Despite great similarity between L-HPC and SFT, Guillou et al., of the opinion that there are few L-HPC which shows little overlap with SFT and accordingly, might be kept in the ill-defined hemangiopericytoma category. Those lesions often show a well-developed “staghorn” branching vasculature, little fibrosis, little perivascular hyalinization and are CD34 and/or bcl-2 negative. They could represent the hemangiopericytoma end of the L-HPC spectrum.[6]

Hemangiopericytoma with normal fat trapping also should be considered in the differential diagnosis. In our present case, fat was relatively present throughout the tumor (even in the center of the tumor surrounded by neoplastic cells). Furthermore, MRI of the present case also showed the presence of low intensity areas which are suggestive of fat in the tumor proper.

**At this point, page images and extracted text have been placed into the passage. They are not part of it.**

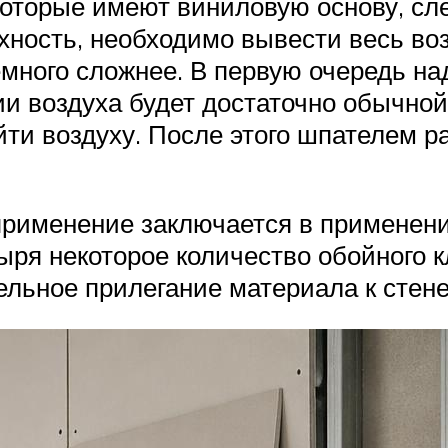
которые имеют виниловую основу, сл
ность, необходимо вывести весь воз
много сложнее. В первую очередь на
ии воздуха будет достаточно обычной
ыйти воздуху. После этого шпателем р
 применение заключается в применени
ыря некоторое количество обойного к
ельное прилегание материала к стене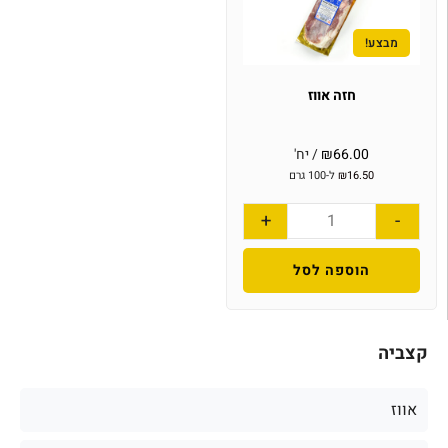
מבצע!
חזה אווז
66.00
₪
/ יח'
16.50
₪
ל-100 גרם
+
-
הוספה לסל
קצביה
אווז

Despite negative staining for CD34 and CD99, the present case demonstrated consistent HPC vascular pattern throughout the tumor, with reticulin surrounding individual cells. So excluding other differential diagnostic considerations and taking in to consideration the reticulin pattern and histomorphology the diagnosis of lipomatous hemangiopericytoma was given.

In conclusion we report the first case of LHPC in a paediatric patient. Longterm follow-up is mandatory, as a subset of tumors with bland histology have been shown to behave aggressively. However, more number of cases of LHPC should be studied to provide further understanding of this rare tumor.